Apache Airflow Reference

Free reference guide: Apache Airflow Reference

26 results

About Apache Airflow Reference

The Apache Airflow Reference is a searchable cheat sheet covering the core concepts and APIs used to build data pipelines with Apache Airflow. It is organized into six categories: DAG (Directed Acyclic Graph definitions), Operators (PythonOperator, BashOperator, EmailOperator, BranchPythonOperator), Sensors (FileSensor, ExternalTaskSensor, HttpSensor, S3KeySensor), Scheduler (CLI commands for listing, triggering, testing, and backfilling DAGs), Variables (Airflow Variables API and XCom inter-task communication), and Connections (CLI-based connection setup, hook usage with PostgreSQL and S3).

This reference is used by data engineers, pipeline developers, and MLOps practitioners who build automated workflows on Apache Airflow. It covers both the classic DAG constructor pattern and the modern TaskFlow API using the @dag and @task decorators. The code examples use realistic variable names and patterns — for instance, the schedule_interval examples show actual cron expressions alongside the named presets (@daily, @hourly, @weekly), and the BranchPythonOperator example demonstrates date-based conditional logic.

Each entry in the reference includes the Python syntax or CLI command, a concise description of what it does, and a complete, runnable code snippet. Sensor examples show how to configure poke_interval and timeout values. Connection examples show both the CLI airflow connections add command and the programmatic approach using BaseHook.get_connection() and provider-specific hooks (PostgresHook, S3Hook). The XCom section covers both the push/pull pattern and TaskFlow automatic value passing.

Key Features

Six searchable categories: DAG, Operators, Sensors, Scheduler, Variables, Connections
DAG definitions: classic constructor pattern and modern @dag/@task TaskFlow API decorator
Operator coverage: PythonOperator, BashOperator, EmailOperator, BranchPythonOperator with Jinja templates
Sensor coverage: FileSensor, ExternalTaskSensor, HttpSensor, and S3KeySensor with poke/timeout config
Scheduler CLI: airflow dags list/trigger/backfill and airflow tasks test with date arguments
Variables API: Variable.get/set with JSON deserialization and Jinja template syntax
XCom push/pull pattern for passing data between tasks via the task instance context
Connection hooks: PostgresHook.get_pandas_df and S3Hook.load_file with conn_id references

Frequently Asked Questions

What is the difference between the classic DAG constructor and the TaskFlow API?

The classic pattern creates a DAG object, then defines operator instances that reference it via dag=dag. The TaskFlow API (@dag and @task decorators) allows you to write Python functions directly as tasks, with XCom passing handled automatically — function return values become the input of downstream tasks.

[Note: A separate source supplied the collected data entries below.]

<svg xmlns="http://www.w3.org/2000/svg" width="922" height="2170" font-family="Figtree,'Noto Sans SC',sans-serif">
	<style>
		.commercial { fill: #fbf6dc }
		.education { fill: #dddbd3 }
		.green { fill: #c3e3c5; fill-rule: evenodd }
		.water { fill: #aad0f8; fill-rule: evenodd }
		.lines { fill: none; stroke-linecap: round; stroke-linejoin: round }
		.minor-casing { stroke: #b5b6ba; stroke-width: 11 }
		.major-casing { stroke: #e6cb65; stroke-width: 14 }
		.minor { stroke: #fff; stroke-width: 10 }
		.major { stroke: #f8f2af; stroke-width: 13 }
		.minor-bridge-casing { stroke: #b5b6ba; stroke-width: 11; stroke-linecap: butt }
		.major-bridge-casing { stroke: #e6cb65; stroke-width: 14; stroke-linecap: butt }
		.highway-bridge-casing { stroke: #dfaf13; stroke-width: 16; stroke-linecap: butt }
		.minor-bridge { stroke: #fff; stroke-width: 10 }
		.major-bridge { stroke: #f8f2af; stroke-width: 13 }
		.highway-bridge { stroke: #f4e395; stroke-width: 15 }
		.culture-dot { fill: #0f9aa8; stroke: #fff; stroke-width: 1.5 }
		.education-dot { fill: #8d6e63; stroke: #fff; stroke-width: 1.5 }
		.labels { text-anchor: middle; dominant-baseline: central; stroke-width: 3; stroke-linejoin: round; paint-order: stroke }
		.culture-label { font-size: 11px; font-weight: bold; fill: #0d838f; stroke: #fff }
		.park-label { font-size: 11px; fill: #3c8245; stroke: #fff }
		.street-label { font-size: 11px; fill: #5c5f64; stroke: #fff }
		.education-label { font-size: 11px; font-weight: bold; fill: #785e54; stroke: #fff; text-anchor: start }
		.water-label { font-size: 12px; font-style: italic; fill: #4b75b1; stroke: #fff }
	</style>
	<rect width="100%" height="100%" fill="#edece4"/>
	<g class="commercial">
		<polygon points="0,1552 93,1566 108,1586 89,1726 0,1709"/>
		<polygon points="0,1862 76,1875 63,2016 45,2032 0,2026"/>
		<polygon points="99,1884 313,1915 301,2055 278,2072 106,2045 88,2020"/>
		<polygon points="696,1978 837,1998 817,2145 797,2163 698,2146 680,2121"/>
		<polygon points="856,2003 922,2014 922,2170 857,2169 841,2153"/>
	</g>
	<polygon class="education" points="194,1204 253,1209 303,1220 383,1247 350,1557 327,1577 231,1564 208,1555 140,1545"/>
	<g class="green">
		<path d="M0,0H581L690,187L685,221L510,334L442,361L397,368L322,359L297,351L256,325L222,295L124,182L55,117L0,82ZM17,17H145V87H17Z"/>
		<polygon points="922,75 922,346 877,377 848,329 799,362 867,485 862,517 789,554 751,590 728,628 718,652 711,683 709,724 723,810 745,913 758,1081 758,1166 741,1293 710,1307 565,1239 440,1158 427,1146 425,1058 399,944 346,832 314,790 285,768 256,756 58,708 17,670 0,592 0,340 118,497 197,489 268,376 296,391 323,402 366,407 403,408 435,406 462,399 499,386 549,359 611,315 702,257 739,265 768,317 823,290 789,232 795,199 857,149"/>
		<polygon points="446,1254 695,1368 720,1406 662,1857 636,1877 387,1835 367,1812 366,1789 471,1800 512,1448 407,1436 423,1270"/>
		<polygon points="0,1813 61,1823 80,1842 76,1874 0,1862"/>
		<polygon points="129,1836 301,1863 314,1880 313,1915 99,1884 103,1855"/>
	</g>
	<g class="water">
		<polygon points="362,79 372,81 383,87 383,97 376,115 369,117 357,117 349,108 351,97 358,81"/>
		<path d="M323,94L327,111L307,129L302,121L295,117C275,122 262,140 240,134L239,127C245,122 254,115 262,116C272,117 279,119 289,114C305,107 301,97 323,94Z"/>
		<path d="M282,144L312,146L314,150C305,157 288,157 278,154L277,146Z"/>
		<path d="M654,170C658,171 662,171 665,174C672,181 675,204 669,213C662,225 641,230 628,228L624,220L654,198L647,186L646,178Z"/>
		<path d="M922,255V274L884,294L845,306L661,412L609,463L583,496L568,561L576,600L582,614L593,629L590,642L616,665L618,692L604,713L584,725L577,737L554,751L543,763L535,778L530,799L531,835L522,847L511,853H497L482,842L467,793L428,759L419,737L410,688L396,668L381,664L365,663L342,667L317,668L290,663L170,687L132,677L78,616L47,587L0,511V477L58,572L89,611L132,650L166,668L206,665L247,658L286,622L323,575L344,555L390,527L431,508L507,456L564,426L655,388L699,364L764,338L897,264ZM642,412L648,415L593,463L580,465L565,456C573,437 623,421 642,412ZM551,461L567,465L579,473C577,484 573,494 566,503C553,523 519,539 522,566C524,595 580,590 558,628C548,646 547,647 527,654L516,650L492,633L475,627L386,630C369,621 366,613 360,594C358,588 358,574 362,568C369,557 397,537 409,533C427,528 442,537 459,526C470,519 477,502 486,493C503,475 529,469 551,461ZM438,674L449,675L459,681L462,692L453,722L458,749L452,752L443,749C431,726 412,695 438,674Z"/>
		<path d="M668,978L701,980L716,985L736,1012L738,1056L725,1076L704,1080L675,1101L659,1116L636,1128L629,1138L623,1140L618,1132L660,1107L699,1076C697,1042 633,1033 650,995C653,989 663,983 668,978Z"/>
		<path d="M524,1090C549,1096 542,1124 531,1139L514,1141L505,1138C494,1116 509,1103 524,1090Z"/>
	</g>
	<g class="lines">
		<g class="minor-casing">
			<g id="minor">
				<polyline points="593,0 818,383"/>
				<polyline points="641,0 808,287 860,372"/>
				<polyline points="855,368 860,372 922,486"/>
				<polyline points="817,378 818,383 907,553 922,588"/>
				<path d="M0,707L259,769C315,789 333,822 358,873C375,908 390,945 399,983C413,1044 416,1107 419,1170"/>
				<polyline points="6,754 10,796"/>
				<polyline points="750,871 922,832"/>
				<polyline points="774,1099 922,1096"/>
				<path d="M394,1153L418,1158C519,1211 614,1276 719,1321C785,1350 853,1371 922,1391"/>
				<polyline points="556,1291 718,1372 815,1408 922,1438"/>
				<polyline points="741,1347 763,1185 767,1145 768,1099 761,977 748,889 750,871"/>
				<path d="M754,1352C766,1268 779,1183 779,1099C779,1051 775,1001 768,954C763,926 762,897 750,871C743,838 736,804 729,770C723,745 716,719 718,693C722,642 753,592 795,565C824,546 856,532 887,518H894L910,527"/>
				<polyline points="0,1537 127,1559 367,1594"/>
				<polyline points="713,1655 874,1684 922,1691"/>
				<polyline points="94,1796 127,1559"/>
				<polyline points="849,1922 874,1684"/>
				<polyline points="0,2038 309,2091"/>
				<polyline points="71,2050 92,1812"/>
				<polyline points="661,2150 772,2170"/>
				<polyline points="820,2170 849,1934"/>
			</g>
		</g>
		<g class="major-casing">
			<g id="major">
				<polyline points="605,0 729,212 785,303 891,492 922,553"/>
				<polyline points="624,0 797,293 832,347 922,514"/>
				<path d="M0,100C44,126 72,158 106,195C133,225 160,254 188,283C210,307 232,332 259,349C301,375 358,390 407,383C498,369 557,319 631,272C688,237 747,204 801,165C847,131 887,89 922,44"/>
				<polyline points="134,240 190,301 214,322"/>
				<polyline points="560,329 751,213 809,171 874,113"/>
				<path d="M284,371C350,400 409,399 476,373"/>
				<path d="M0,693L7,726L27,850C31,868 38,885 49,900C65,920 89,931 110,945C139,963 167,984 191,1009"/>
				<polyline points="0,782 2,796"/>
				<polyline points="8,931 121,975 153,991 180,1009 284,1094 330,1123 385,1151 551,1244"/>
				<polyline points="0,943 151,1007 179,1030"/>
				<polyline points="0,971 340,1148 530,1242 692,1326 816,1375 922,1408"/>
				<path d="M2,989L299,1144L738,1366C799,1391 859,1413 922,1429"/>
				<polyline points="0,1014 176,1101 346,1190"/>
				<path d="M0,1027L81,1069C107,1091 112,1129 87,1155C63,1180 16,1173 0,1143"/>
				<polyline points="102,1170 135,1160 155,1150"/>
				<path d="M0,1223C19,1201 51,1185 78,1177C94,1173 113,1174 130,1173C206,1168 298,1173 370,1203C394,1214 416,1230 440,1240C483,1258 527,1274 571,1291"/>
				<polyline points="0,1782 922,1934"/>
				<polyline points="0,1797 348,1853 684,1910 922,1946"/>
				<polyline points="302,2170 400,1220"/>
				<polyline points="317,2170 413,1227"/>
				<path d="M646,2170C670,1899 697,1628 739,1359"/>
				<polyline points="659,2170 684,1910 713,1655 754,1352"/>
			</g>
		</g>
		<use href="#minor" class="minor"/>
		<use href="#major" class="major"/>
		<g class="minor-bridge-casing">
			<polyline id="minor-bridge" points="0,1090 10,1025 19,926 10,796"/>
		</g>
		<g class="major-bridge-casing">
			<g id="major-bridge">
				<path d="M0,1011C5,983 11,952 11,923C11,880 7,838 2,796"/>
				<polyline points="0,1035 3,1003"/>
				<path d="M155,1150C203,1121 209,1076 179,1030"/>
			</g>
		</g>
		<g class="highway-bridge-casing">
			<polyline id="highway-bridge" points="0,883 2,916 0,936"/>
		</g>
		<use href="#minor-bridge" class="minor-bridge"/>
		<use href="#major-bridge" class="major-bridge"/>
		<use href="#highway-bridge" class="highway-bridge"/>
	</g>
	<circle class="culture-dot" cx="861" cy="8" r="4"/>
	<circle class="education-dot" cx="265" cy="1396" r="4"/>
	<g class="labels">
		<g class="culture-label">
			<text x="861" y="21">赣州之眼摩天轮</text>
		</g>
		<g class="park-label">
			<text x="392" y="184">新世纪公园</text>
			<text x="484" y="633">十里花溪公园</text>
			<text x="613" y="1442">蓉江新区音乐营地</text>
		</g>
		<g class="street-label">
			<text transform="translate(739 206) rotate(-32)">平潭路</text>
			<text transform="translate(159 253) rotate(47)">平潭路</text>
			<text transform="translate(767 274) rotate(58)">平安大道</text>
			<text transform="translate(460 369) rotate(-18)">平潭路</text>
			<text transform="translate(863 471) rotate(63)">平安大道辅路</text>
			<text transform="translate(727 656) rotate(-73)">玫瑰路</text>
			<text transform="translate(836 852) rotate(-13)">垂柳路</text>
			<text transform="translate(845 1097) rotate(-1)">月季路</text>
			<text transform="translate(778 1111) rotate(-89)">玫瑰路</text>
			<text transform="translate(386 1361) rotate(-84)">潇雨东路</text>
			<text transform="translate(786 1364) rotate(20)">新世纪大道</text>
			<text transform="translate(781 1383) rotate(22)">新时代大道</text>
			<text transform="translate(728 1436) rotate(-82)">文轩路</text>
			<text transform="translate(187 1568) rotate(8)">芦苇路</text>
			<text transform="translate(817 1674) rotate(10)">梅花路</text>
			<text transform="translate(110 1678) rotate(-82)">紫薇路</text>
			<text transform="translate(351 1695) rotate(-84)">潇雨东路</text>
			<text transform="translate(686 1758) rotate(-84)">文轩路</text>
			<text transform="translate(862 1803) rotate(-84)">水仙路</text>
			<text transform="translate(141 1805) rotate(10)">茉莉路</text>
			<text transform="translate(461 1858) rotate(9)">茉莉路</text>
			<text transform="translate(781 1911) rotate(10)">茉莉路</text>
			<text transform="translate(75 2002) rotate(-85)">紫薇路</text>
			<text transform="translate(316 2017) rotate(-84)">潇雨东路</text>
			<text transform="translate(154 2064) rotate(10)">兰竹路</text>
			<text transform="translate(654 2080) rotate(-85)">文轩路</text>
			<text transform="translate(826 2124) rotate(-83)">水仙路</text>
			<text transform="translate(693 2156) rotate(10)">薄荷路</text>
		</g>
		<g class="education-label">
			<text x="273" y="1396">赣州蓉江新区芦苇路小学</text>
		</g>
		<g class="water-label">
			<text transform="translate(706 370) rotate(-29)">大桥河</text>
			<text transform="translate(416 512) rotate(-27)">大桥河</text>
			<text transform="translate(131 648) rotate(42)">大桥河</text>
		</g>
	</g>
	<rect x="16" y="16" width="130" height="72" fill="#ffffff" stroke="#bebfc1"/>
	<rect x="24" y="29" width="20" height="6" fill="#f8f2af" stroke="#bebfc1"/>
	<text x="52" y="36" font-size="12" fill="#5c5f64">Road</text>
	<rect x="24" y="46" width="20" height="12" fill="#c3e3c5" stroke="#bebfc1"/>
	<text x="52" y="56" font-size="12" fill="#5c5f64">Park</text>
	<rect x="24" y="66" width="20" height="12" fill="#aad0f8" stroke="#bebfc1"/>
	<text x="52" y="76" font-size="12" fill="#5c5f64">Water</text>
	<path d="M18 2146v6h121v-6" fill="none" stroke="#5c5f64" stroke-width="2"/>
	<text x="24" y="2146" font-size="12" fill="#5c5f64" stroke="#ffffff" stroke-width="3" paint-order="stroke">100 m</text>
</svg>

How do I set task dependencies in Airflow?

Use the >> operator to chain tasks: extract_task >> transform_task >> load_task. For fan-out and fan-in patterns, use lists: [task_a, task_b] >> task_c >> [task_d, task_e]. This sets up the upstream/downstream dependency graph that the scheduler respects.

What is the difference between poke_interval and timeout in sensors?

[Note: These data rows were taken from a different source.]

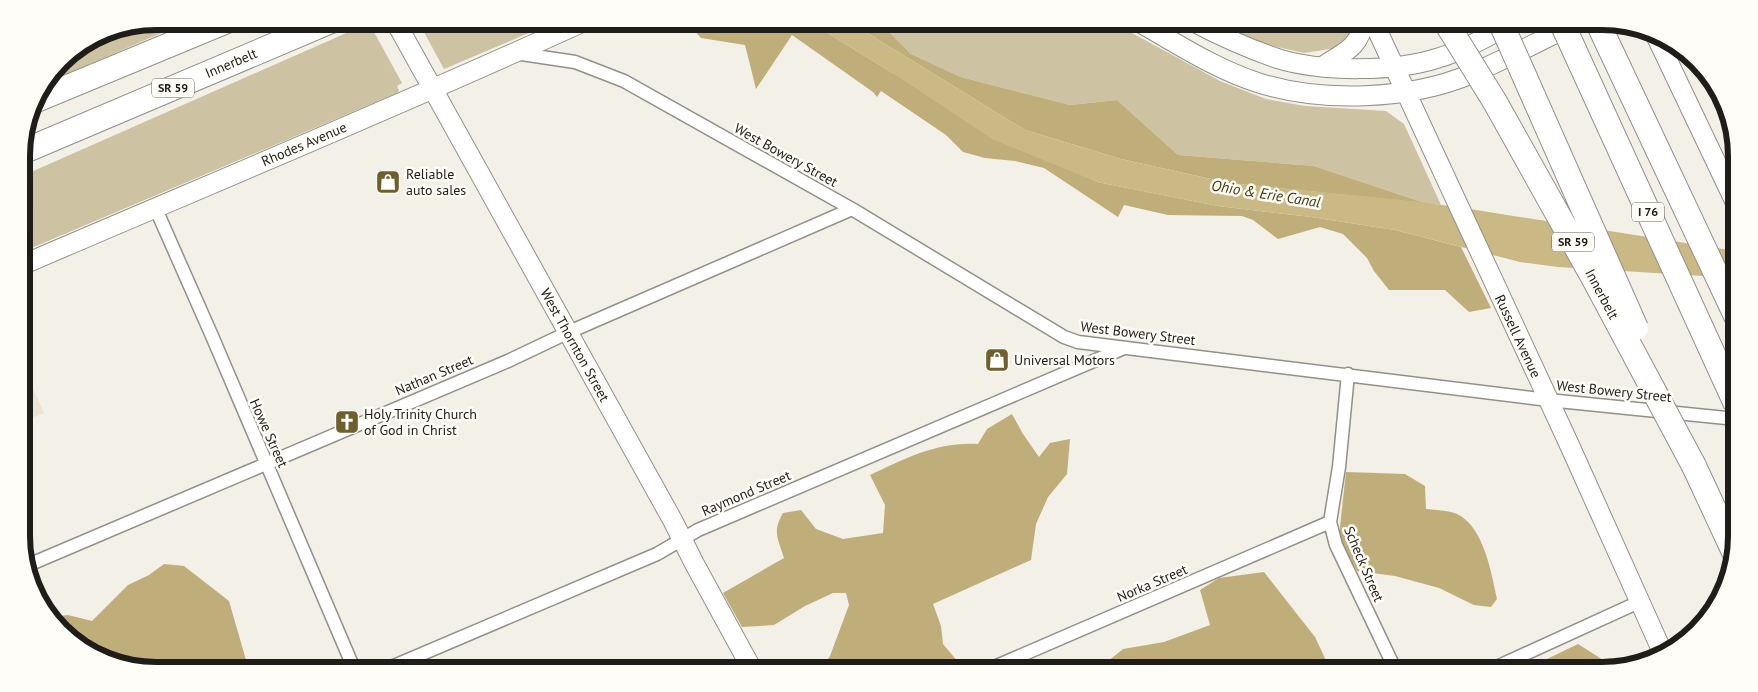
<svg xmlns="http://www.w3.org/2000/svg" width="1758" height="692" font-family="'PT Sans',sans-serif">
	<style>
		.built { fill: #e9e4d5 }
		.green { fill: #cdc2a1 }
		.forest { fill: #bfae7a }
		.water { fill: #cab984 }
		.lines { fill: none; stroke-linecap: round; stroke-linejoin: round }
		.minor-casing { stroke: #929088; stroke-width: 15 }
		.secondary-casing { stroke: #929088; stroke-width: 21 }
		.motorway-casing { stroke: #929088; stroke-width: 26 }
		.minor { stroke: #fff; stroke-width: 12 }
		.secondary { stroke: #fff; stroke-width: 19 }
		.motorway { stroke: #fff; stroke-width: 24 }
		.motorway-bridge-casing { stroke: #929088; stroke-width: 26; stroke-linecap: butt }
		.motorway-bridge { stroke: #fff; stroke-width: 24 }
		.labels { text-anchor: middle; stroke-width: 5; stroke-linejoin: round; paint-order: stroke }
		.shield { fill: #fffdf8; stroke: #62605d; stroke-width: 1 }
		.shield-label { font-size: 12px; font-weight: bold; fill: #1e1d1a }
		.street-label { font-size: 14px; fill: #1e1d1a; stroke: #fffdf8 }
		.poi-label { font-size: 14px; fill: #1e1d1a; stroke: #fffdf8; text-anchor: start }
		.water-label { font-size: 15px; font-style: italic; fill: #46390f; stroke: #fffdf8 }
		.rim { fill: none; stroke: #1e1d1a; stroke-width: 6 }
	</style>
	<rect width="100%" height="100%" fill="#f2f0e7"/>
	<path class="built" d="M 23,366 L 44,413 L 23,422 Z"/>
	<path class="green" d="M 156,21 L 189,21 L 46,83 L 67,55 L 105,31 Z
		M 418,21 L 557,21 L 444,69 Z
		M 876,21 L 1110,21 L 1220,81 L 1266,99 L 1305,106 L 1386,111 L 1404,124 L 1441,205 L 1425,203 L 1314,166 L 1178,155 L 1117,100 L 1070,105 L 961,77 L 911,54 L 884,27 Z
		M 1208,21 L 1356,21 L 1355,33 L 1337,48 L 1304,53 L 1255,42 Z
		M 1460,21 L 1475,21 L 1477,26 L 1467,31 Z
		M 369,23 L 402,83 L 397,86 L 399,91 L 397,93 L 22,252 L 22,176 Z
		M 1694,63 L 1709,74 L 1736,138 L 1736,150 Z"/>
	<path class="forest" d="M 686,21 L 808,21 L 891,72 L 1097,182 L 1218,206 L 1311,217 L 1395,230 L 1461,247 L 1491,308 L 1469,312 L 1445,290 L 1389,290 L 1374,271 L 1367,258 L 1343,234 L 1320,227 L 1278,239 L 1253,220 L 1242,216 L 1168,215 L 1124,205 L 1118,217 L 1044,168 L 1015,161 L 985,158 L 963,152 L 946,135 L 881,91 L 877,97 L 873,92 L 792,35 L 756,89 L 745,45 L 701,38 Z
		M 848,21 L 876,21 L 884,27 L 911,54 L 961,77 L 1070,105 L 1117,100 L 1178,155 L 1314,166 L 1425,203 L 1229,183 L 1121,159 L 1025,130 Z
		M 1012,414 L 1023,434 L 1039,457 L 1050,443 L 1070,439 L 1067,474 L 1048,497 L 1036,524 L 1031,560 L 933,604 L 941,626 L 943,644 L 959,663 C 930,676 920,671 892,660 L 864,671 L 820,671 L 830,656 L 849,605 L 846,593 L 833,593 L 805,606 L 774,625 L 742,627 L 723,593 L 784,558 C 778,538 772,532 783,513 L 801,510 L 816,529 L 843,539 L 883,533 L 885,505 L 870,475 C 907,458 936,442 978,444 L 987,429 Z
		M 1346,472 L 1405,474 L 1425,486 L 1426,509 C 1435,510 1448,510 1457,514 C 1484,527 1491,572 1497,599 L 1491,607 L 1474,605 L 1439,588 L 1395,576 L 1357,571 L 1339,536 Z
		M 164,564 L 184,566 L 229,601 L 246,660 L 225,671 L 156,671 L 113,663 L 55,624 L 51,617 L 68,615 L 92,621 L 128,585 L 149,575 Z
		M 1264,572 L 1315,637 L 1331,671 L 1096,671 L 1123,649 L 1164,642 L 1210,625 L 1200,590 L 1219,578 Z
		M 1578,644 L 1611,665 L 1611,670 L 1524,670 Z"/>
	<path class="water" d="M 808,21 L 848,21 L 1025,130 L 1121,159 L 1229,183 L 1421,202 L 1476,210 L 1736,251 L 1736,278 L 1558,267 L 1520,262 L 1395,230 L 1311,217 L 1218,206 L 1097,182 L 992,139 L 891,72 Z"/>
	<g class="lines">
		<defs>
			<path id="minor" d="M 515,53 L 575,62 L 624,81 L 852,209 L 1064,337 L 1078,342 L 1548,400 L 1736,419
				M 155,207 L 212,336 L 355,671
				M 1348,374 L 1339,467 L 1330,522 L 1336,545 L 1396,671
				M 26,566 L 508,361 L 569,332 L 852,209
				M 1490,670 L 1639,602
				M 382,671 L 657,554 L 698,530 L 1124,348
				M 985,671 L 1330,522"/>
			<path id="secondary" d="M 395,21 L 673,521 L 694,563 L 753,671
				M 1137,21 C 1176,43 1215,69 1259,83 C 1322,103 1409,100 1471,74 C 1508,58 1544,39 1580,21
				M 1192,21 C 1220,36 1249,49 1279,59 C 1322,72 1396,72 1438,58 C 1465,50 1492,34 1517,21
				M 1373,21 L 1569,444 L 1662,651
				M 1656,36 L 1736,204
				M 1323,66 C 1343,53 1361,47 1363,21
				M 22,265 C 210,184 399,106 585,21"/>
			<path id="motorway" d="M 1597,21 L 1736,316
				M 34,101 L 227,21
				M 22,152 L 331,21
				M 1694,466 L 1734,552"/>
		</defs>
		<use href="#minor" class="minor-casing"/>
		<use href="#secondary" class="secondary-casing"/>
		<use href="#motorway" class="motorway-casing"/>
		<use href="#minor" class="minor"/>
		<use href="#secondary" class="secondary"/>
		<use href="#motorway" class="motorway"/>
		<defs>
			<path id="motorway-bridge" d="M 1445,21 L 1495,102 L 1594,279 L 1694,466
				M 1500,21 L 1636,328
				M 1561,21 L 1736,404"/>
		</defs>
		<use href="#motorway-bridge" class="motorway-bridge-casing"/>
		<use href="#motorway-bridge" class="motorway-bridge"/>
	</g>
	<defs>
		<symbol id="shop-square" viewBox="-11 -11 22 22"><rect x="-9" y="-9" width="18" height="18" rx="4" fill="#6e5f2c" stroke="#fffdf8"/><path d="M-5-2.5h2.3a2.7 3.5 0 0 1 5.4 0H5L5.5 6h-11ZM-1.5-2.5h3a1.5 2.3 0 0 0-3 0Z" fill="#fff"/></symbol>
		<symbol id="church-square" viewBox="-11 -11 22 22"><rect x="-9" y="-9" width="18" height="18" rx="4" fill="#6e5f2c" stroke="#fffdf8"/><path d="M-1.2-6h2.4v3.5h3.3v2.4h-3.3V6h-2.4V-.1h-3.3v-2.4h3.3Z" fill="#fff"/></symbol>
	</defs>
	<g fill-rule="evenodd">
		<use href="#shop-square" x="374" y="168" width="28" height="28"/>
		<use href="#shop-square" x="983" y="346" width="28" height="28"/>
		<use href="#church-square" x="333" y="408" width="28" height="28"/>
	</g>
	<g class="labels">
		<g class="shield">
			<rect x="152" y="78.5" width="42" height="19" rx="4"/>
			<rect x="1632" y="202.5" width="32" height="19" rx="4"/>
			<rect x="1552" y="232.5" width="42" height="19" rx="4"/>
		</g>
		<g class="shield-label">
			<text x="173" y="92">SR 59</text>
			<text x="1648" y="216">I 76</text>
			<text x="1573" y="246">SR 59</text>
		</g>
		<g class="street-label">
			<text transform="translate(231 63) rotate(-23)" y="5">Innerbelt</text>
			<text transform="translate(304 144) rotate(-23)" y="5">Rhodes Avenue</text>
			<text transform="translate(786 155) rotate(29)" y="5">West Bowery Street</text>
			<text transform="translate(1602 294) rotate(62)" y="5">Innerbelt</text>
			<text transform="translate(1138 333) rotate(7)" y="5">West Bowery Street</text>
			<text transform="translate(1518 336) rotate(65)" y="5">Russell Avenue</text>
			<text transform="translate(575 345) rotate(61)" y="5">West Thornton Street</text>
			<text transform="translate(434 375) rotate(-23)" y="5">Nathan Street</text>
			<text transform="translate(1614 391) rotate(6)" y="5">West Bowery Street</text>
			<text transform="translate(269 433) rotate(66)" y="5">Howe Street</text>
			<text transform="translate(746 493) rotate(-23)" y="5">Raymond Street</text>
			<text transform="translate(1364 564) rotate(67)" y="5">Scheck Street</text>
			<text transform="translate(1152 583) rotate(-23)" y="5">Norka Street</text>
		</g>
		<g class="poi-label">
			<text x="406" y="179">Reliable<tspan x="406" dy="16">auto sales</tspan></text>
			<text x="1014" y="365">Universal Motors</text>
			<text x="364" y="419">Holy Trinity Church<tspan x="364" dy="16">of God in Christ</tspan></text>
		</g>
		<g class="water-label">
			<text transform="translate(1266 194) rotate(9)" y="5">Ohio &amp; Erie Canal</text>
		</g>
	</g>
	<path d="M0 0H1758V692H0ZM156 30H1602A126 126 0 0 1 1728 156V536A126 126 0 0 1 1602 662H156A126 126 0 0 1 30 536V156A126 126 0 0 1 156 30Z" fill="#fffdf8" fill-rule="evenodd"/>
	<path class="rim" d="M156 30H1602A126 126 0 0 1 1728 156V536A126 126 0 0 1 1602 662H156A126 126 0 0 1 30 536V156A126 126 0 0 1 156 30Z"/>
</svg>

poke_interval is how often (in seconds) the sensor checks the condition — for example, every 60 seconds. timeout is the maximum total time (in seconds) the sensor will wait before raising a timeout error. Setting a reasonable timeout prevents stuck DAG runs from blocking the scheduler indefinitely.

How does XCom work for passing data between tasks?

A task can push a value using context["ti"].xcom_push(key="result", value=42), and a downstream task retrieves it with context["ti"].xcom_pull(task_ids="push_task", key="result"). In the TaskFlow API, function return values are automatically pushed as XCom and injected as parameters in downstream functions.

What is the purpose of catchup=False in a DAG definition?

When catchup=False, Airflow only runs the DAG for the current schedule interval, not for any missed intervals between start_date and today. Setting catchup=True (the default) would cause Airflow to backfill all missed runs since start_date, which is often undesirable for production pipelines.

How do I store and access secrets like API keys in Airflow?

Use Variable.set("api_key", "your-secret") to store the value, then Variable.get("api_key") to retrieve it at runtime. In Jinja templates, reference it as {{ var.value.api_key }}. For production, configure a secrets backend (AWS Secrets Manager, HashiCorp Vault) to avoid storing secrets in the Airflow metadata DB.

What is the airflow dags backfill command used for?

backfill re-runs a DAG for a specified historical date range: airflow dags backfill my_pipeline --start-date 2024-01-01 --end-date 2024-01-31 will trigger one run per schedule interval within that range. This is useful after fixing a bug in a DAG that caused failed runs.

How do I test a single task without running the whole DAG?

Use airflow tasks test <dag_id> <task_id> <execution_date>. For example: airflow tasks test my_pipeline run_python 2024-01-01. This runs the task locally without interacting with the metadata database, making it ideal for rapid iteration during development.